* [QUESTIONS ON THE MATERIAL]
A. Please rewrite the method passage from "Finally, the data" up to and including "values in minutes.", replacing "hard drive" with "solid-state drive".
B. Extend the method passage on urine analysis and NetCDF storage, beginning right after its final sentence.
SUPPLIED TEXT Block Start
A total of 832 urine (C1, C2, C3, TCC1, TCC2 and TCC3) samples were randomly analysed over 9 batches and interspersed with either a fibre blank (no sample) or sample blank (urine replaced with 0.5 ml deionised water) after every 5 injections. All samples were prepared by placing a 0.5 ml sample in a pre-conditioned 10 ml headspace vial containing 1 g anhydrous sodium sulphate (Fisher Scientific UK Ltd., Loughborough, UK) conditioned overnight at 100 °C and 1.5 ml of 0.1 M hydrochloric acid (Fisher Scientific UK Ltd., Loughborough, UK). An internal standard in the form of deuterated (d6-) phenol (ISOTEC, Miamisburg, Ohio, USA) at a concentration of 100 mg ml⁻¹ was spiked (10 ml) into the vial which was immediately capped. This mixture was pre-equilibrated for 10 minutes at 60 °C. A pre-conditioned 75 μm carboxen/PDMS fiber (Sigma-Aldrich, Dorset, UK) was inserted for 5 minutes to extract the volatile organic compounds and then the fiber was exposed in the GC inlet at 280 °C for 2 minutes under splitless conditions to desorb the analytes onto the column. In this work, only one column was employed in the GC-ToF-MS instrument. The analytes were thus separated on a BP624 30 m × 0.25 mm internal diameter with a 1.4 μm film thickness column (SGE Analytical Science, Victoria, Australia) with the oven programmed from 30 °C (2 minute hold) to 240 °C at 20 °C min⁻¹ (hold 1.5 min). The data were collected at 10 spectra per second across the mass range 33–350 m/z. The mass range started at m/z 33 so as to avoid background interferences and higher baselines from the oxygen (m/z 32) and nitrogen (m/z 28) and using this headspace technique in order that analytes with a molecular weight greater than 350 amu would not be introduced into the GC. The reproducibility of the method was checked before measurements of the samples were made in triplicate.

Finally, the data were stored in NetCDF format (Network Common Data Form). These are binary files (i.e. cannot be opened in a standard text editor, such as NotePad) in which specific information is stored and all zero values are removed in order to minimise the storage space used on a hard drive. All information is stored as row vectors. Information includes some of the following:

• Total_intensity: the sum of the abundances across all of the retention times. The length of the vector is the number of retention time scans.

• Scan_acquisition_time: the vector of retention time values containing the time values in minutes.

• Scan_index: the index values indicating the starting positions of each retention time scan in the mass_values and intensity_values vectors (see below). The length of the vector is the number of retention time scans.

• Point_index: this gives the number of non-zero data points for each retention time value. The length of the vector is the number of retention time scans.

• Mass_values: the actual mass-to-charge (m/z) values corresponding to the non-zero values. The length of the vector is the sum of all the numerical values in the point_index vector.

• Intensity_values: the corresponding intensity values for each of the respective mass values. The length of the vector is the sum of all the numerical values in the point_index vector.
SUPPLIED TEXT Block End
RECORDS PROVIDED Block Start
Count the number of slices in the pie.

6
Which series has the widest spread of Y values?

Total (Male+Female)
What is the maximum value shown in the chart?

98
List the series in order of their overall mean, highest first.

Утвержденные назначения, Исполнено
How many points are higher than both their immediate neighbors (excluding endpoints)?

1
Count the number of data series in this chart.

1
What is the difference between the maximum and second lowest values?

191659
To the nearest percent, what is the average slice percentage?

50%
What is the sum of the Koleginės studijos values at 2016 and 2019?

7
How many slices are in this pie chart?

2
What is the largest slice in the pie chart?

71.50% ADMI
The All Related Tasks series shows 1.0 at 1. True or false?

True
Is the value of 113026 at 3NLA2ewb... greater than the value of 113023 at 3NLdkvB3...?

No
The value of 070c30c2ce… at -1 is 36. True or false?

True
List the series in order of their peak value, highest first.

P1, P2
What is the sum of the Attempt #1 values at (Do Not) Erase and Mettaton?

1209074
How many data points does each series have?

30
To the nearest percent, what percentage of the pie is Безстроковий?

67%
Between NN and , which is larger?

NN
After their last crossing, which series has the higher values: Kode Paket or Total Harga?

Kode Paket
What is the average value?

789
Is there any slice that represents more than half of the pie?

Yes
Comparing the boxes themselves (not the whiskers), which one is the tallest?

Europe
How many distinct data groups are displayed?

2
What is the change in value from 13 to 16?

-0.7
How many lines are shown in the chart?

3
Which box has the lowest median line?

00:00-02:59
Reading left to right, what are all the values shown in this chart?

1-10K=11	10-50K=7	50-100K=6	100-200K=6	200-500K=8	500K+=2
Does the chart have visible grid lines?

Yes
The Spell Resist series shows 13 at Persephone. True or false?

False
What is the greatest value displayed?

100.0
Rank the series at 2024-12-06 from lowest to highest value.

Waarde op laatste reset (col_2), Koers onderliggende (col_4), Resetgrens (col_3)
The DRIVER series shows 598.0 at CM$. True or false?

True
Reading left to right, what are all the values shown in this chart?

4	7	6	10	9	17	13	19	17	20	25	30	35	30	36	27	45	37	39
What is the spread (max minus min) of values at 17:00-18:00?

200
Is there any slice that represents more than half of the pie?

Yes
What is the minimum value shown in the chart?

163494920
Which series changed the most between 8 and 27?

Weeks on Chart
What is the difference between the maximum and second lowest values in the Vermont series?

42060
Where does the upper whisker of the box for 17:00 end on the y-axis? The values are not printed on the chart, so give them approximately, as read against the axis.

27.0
RECORDS PROVIDED Block End
* [ANSWERS GIVEN]
A.
Finally, the data were stored in NetCDF format (Network Common Data Form). These are binary files (i.e. cannot be opened in a standard text editor, such as NotePad) in which specific information is stored and all zero values are removed in order to minimise the storage space used on a solid-state drive. All information is stored as row vectors. Information includes some of the following:

• Total_intensity: the sum of the abundances across all of the retention times. The length of the vector is the number of retention time scans.

• Scan_acquisition_time: the vector of retention time values containing the time values in minutes.

B.
Data analysis

The provided NetCDF data files were processed and analysed using MATLAB (R2011a, MathWorks Inc, USA). Each file contained the information of the full spectral information of one sample, a chromatogram, which was stored in a data matrix of size m/z_values × scans. From a data storage point of view, all samples build a cube – one chromatogram arranged behind the other. Every single entry of the data matrix of one sample represents the abundance of a specific ion at a certain point of time. Each column in the matrix can be interpreted as a mass spectrum. A typical mass spectrum is usually represented as a “stick diagram”, displaying the relative current induced by ions of alternating mass-to-charge ratio. But when it comes to the storage of the data and the computational data processing point of view, each mass spectrum is represented as an array of numbers. The rows of a GC-MS chromatogram represent single ion count (SIC) chromatograms. This fact allows inferring the total ion count (TIC) chromatogram by summing up the columns. This data reduction was necessary, as the majority of multivariate data analysis techniques require two-dimensional data.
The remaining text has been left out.